- _PROBLEMS AND TASKS_:
(1) In the forum thread on mandolin strings, rewrite the paragraph beginning "EXP74s have been on my MT almost a month" as a short bulleted list that keeps its main facts.
(2) Answer these questions from the forum thread on mandolin strings:
(a) What did the first poster adjust to bring the action lower without buzzing?
(b) Which strings has Caleb had on his MT for almost a month?
(c) What gauge are the Siminoff heavies that terzinator uses?
(3) Pick up the forum thread on mandolin strings after its final sentence and write the next post in the thread.

- _PROVIDED PASSAGE_:
>>>

Hi Caleb, I do really enjoy playing it. The tone is a different animal than the F-9 I traded for it, but it is a better built, more consistently playing instrument.  I found the action a bit high, considering it was a new mandolin.  I carefully adjusted the bridge height until the action was lower and yet not buzzing.  It is just right now and stayed in perfect intonation fretted to match the open strings at the 12th fret.  I love the feel of it in  my hands, and as Mark Wilson says, the smell out of the case is something to behold!  :Cool:   You made a good choice on those strings, bro!  Let's keep comparing notes.

----------


## Caleb

EXP74s have been on my MT almost a month.  They have settled down into a really nice sound: sort of a neutral, balanced sound across the spectrum that very much allows the sound of the wood itself to shine through.  I've been using a white Wegen with them and it's quite a combination on this particular instrument. I'm very pleased and think I'll just see just how long these last.  I'm itching to try the Elixirs I have in the queue, but will try and make myself wait.

----------


## terzinator

I'm still using the Siminoff heavies (.0115-.041). EXP75's are the same gauge. I don't find the heavier gauge harder to play at all. I like the tone and the volume a lot.

I like Elixirs, but they don't come in that gauge.

I did have the FW74's on for a while, and they're certainly nice on the fingers, and sound great solo. But in a jam situation, I prefer the Siminoffs.

<<<

- _DATA ENTRIES_:
>>>

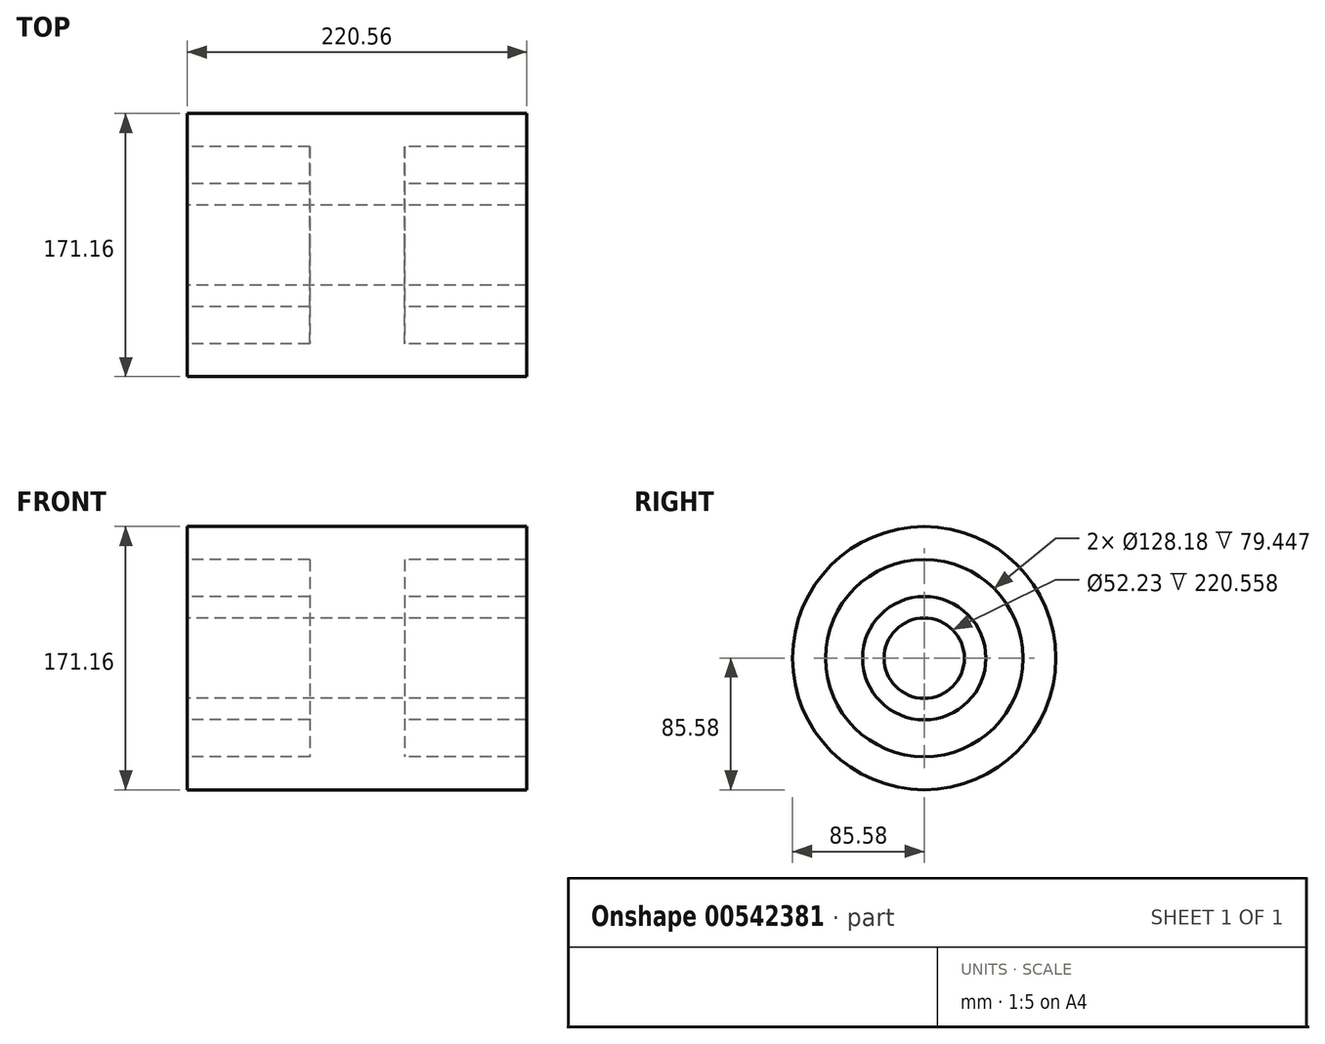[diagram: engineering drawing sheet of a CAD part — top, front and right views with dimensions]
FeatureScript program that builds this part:
annotation { "Feature Type Name" : "Feature", "Feature Type Description" : "" }
export const myFeature = defineFeature(function(context is Context, id is Id, definition is map)
    precondition{}
    {
        {
            var Q0;
            Q0=qCreatedBy(makeId("Front.planeOp"),FACE);
            var sketch = newSketch(context, id + "F0", { "sketchPlane" : qUnion([Q0])});
            skLineSegment(sketch, "E0", {"start": v(-92.09, 0) * mm, "end": v(95.79, 0) * mm, "construction": true});
            skLineSegment(sketch, "E1", {"start": v(0, 0) * mm, "end": v(0, 92.57) * mm, "construction": true});
            skLineSegment(sketch, "E2", {"start": v(0, 85.58) * mm, "end": v(110.28, 85.58) * mm});
            skLineSegment(sketch, "E3", {"start": v(110.28, 85.58) * mm, "end": v(110.28, 64.09) * mm});
            skLineSegment(sketch, "E4", {"start": v(110.28, 64.09) * mm, "end": v(30.83, 64.09) * mm});
            skLineSegment(sketch, "E5", {"start": v(30.83, 64.09) * mm, "end": v(30.83, 40.1) * mm});
            skLineSegment(sketch, "E6", {"start": v(30.83, 40.1) * mm, "end": v(110.28, 40.1) * mm});
            skLineSegment(sketch, "E7", {"start": v(110.28, 40.1) * mm, "end": v(110.28, 26.11) * mm});
            skLineSegment(sketch, "E8", {"start": v(110.28, 26.11) * mm, "end": v(0, 26.11) * mm});
            skLineSegment(sketch, "E9.MirrorCS", {"start": v(0, 85.58) * mm, "end": v(-110.28, 85.58) * mm});
            skLineSegment(sketch, "E10.MirrorCS", {"start": v(-110.28, 85.58) * mm, "end": v(-110.28, 64.09) * mm});
            skLineSegment(sketch, "E11.MirrorCS", {"start": v(-110.28, 64.09) * mm, "end": v(-30.83, 64.09) * mm});
            skLineSegment(sketch, "E12.MirrorCS", {"start": v(-30.83, 64.09) * mm, "end": v(-30.83, 40.1) * mm});
            skLineSegment(sketch, "E13.MirrorCS", {"start": v(-30.83, 40.1) * mm, "end": v(-110.28, 40.1) * mm});
            skLineSegment(sketch, "E14.MirrorCS", {"start": v(-110.28, 40.1) * mm, "end": v(-110.28, 26.11) * mm});
            skLineSegment(sketch, "E15.MirrorCS", {"start": v(-110.28, 26.11) * mm, "end": v(0, 26.11) * mm});
            skSolve(sketch);
        }
        {
            var Q0;
            Q0 = qSketchRegion(id + "F0", true);
            var Q1;
            Q1=sQuery(id+"F0.wireOp",EDGE,"E0");
            revolve(context, id + "F1", {"entities" : qUnion([Q0]), "axis" : qUnion([Q1]), "revolveType" : RevolveType.FULL});
        }
    });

<<<

- _RESPONSES PER TASK_:
(1)
- EXP74s have been on the MT for almost a month.
- They have settled into a neutral, balanced sound across the spectrum that lets the sound of the wood come through.
- Paired with a white Wegen, they make a strong combination on this instrument.
- The poster is very pleased and plans to see how long the strings last.
- Elixirs are waiting in the queue, but the poster will try to hold off on switching.

(2)
(a) The bridge height.
(b) EXP74s.
(c) .0115-.041.

(3)
----------


## Caleb

Quick update:  I put the EXP74s on exactly two months ago and they show absolutely zero signs of wear, and I've been playing quite a bit. I'm impressed!

----------


## Doug Freeman

For clarity's sake, the photo of the DR MD-11 set posted on the first page of this thread is out of date. I bought a few sets recently thinking they came with .016 A strings, but in fact they're .015. As Ivan stated, DR MD-11 has the same gauges as D'Daddairo EJ-74.

----------


## red7flag

I just found this thread.  I just got an MT0 recently.  Not sure what they came with, although J-74s would seem right.  Caleb, which do you prefer for your MT the GHS-A270s or the Elixers.  At one point you seems sold on the A270s now the EXP74s.  How do they compare.  Thanks in advance.

----------


## Caleb

> I just found this thread.  I just got an MT0 recently.  Not sure what they came with, although J-74s would seem right.  Caleb, which do you prefer for your MT the GHS-A270s or the Elixers.  At one point you seems sold on the A270s now the EXP74s.  How do they compare.  Thanks in advance.


Your Collings prob came with J74s if you got it new. Mine did.  I did and do love the A270s, as well as the lighter Bobby Osborne set.  I haven't gotten to the Elixis yet because the EXP74s were first in my coated string experiment and haven't worn out yet. I'll post my thoughts on the Elixirs when I get them on. 

I'm convinced there is some sort of emotional reaction that happens with string changes (at least with me). Perhaps we anticipate something and are sometimes let down or surprised. Maybe sometimes the initial change is exciting one way or the other. I don't know. I just know sometimes I can be excited about a new set of strings, only to be not so excited a few days later.  And at other times be underwhelmed, only to find the new strings growing on me a few days later.  It's weird.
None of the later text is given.